L’ensemble des besoins en cartes des personnels d’une division ou d’un service est recensé :
les
cartes manquantes par rapport au nombre de cartes mises à disposition à titre
gracieux par l’administration, sont alors achetées à un taux préférentiel
par le biais de l’A.P.R.A. (27, 50
euros mensuels)
L’ensemble
des utilisateurs de la division ou du service se répartit le prix de l’achat
supplémentaire fait pour les
cartes manquantes entre eux(elles) tou(te)s (y
compris la hiérarchie qui accepte généralement cet effort) et « cotisent »

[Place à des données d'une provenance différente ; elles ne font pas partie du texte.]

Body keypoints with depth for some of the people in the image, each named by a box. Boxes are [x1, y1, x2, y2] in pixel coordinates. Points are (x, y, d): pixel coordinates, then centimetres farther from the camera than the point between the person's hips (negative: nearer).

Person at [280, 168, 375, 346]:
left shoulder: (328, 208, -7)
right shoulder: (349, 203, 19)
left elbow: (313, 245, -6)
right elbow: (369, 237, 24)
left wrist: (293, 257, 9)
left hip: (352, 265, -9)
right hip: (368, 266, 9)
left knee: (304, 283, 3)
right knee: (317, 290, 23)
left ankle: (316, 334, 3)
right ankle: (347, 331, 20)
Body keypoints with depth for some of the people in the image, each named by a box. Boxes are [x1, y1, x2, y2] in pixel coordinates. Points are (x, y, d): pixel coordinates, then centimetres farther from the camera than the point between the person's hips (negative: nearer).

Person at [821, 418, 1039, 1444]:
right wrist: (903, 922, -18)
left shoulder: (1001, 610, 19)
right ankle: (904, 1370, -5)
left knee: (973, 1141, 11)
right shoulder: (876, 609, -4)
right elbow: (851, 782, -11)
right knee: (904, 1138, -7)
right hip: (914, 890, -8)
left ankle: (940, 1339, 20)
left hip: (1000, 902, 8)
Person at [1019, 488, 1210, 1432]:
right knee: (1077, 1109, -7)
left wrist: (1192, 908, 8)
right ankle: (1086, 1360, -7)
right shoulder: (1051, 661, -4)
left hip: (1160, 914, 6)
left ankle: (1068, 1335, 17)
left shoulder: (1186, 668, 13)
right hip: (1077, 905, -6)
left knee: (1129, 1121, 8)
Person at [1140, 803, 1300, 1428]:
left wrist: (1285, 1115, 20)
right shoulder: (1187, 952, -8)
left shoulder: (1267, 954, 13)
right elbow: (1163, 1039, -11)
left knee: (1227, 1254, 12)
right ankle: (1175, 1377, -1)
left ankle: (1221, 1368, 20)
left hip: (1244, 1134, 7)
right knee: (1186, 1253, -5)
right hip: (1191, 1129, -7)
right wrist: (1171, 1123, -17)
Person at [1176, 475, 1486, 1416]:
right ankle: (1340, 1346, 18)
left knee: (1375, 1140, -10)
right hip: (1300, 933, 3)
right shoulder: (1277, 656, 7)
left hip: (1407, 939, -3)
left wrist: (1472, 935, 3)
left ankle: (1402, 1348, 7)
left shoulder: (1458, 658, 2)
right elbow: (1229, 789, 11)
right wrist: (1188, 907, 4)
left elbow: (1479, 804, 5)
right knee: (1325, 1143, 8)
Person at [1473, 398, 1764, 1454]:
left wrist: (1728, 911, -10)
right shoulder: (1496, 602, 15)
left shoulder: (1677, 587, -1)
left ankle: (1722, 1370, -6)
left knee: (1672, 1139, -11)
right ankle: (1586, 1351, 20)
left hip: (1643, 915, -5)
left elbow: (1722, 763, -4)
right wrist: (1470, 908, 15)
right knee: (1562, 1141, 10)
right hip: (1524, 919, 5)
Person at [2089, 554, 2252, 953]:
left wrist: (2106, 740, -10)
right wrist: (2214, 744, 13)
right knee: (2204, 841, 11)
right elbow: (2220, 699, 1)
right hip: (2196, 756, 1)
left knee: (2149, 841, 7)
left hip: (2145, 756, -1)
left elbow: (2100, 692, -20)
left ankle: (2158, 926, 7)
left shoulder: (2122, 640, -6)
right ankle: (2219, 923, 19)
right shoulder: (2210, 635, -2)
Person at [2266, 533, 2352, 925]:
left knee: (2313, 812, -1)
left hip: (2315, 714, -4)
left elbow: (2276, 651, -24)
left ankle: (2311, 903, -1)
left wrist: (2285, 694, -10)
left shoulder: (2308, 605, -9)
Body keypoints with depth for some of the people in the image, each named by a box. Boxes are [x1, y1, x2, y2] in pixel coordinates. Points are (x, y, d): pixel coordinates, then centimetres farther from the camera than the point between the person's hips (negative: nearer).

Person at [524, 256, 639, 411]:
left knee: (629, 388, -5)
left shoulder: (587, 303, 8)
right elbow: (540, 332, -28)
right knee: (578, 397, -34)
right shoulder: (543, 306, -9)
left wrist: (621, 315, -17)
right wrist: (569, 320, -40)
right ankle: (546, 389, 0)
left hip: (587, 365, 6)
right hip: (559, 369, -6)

selon une simple opération : prix
des cartes supplémentaires achetées divisé par le nombre d’utilisateurs de
cartes - rectorales ou pas (et donc gratuites jusqu’alors ou pas).
C’est
à mon sens la seule solution acceptable actuellement car ainsi, tout
le monde participe et il existe une relative égalité de traitement entre tous
les collègues. Je dis relative car bien sûr, selon les grades ou les quotités
de service, les indices de rémunération sont très différents.
Je
n’émets ici qu’une idée, qu'une suggestion, mais je demande à
l’ensemble d’entre vous de prendre conscience de l'avantage que constitue
l'attribution d'une carte de parking, même moyennant une contribution financière,
et je vous appelle à la solidarité.
Il
n’est pas logique que certain(e)s d’entre-nous (souvent les plus précaires,
les nouveaux-arrivés....) soit obligé(e)s d’acheter seul(e)s une carte de
parking alors qu’il suffit d’agir en commun
pour que la dépense soit largement minimisée et que nos conditions
d’accès au travail soient identiques.

Je reste à votre disposition pour vos commentaires ou autres suggestions et je sais pertinement que ce sujet ne fera pas l'unanimité d'entre vous mais je me devais de vous en parler au nom des collègues concerné(e)s.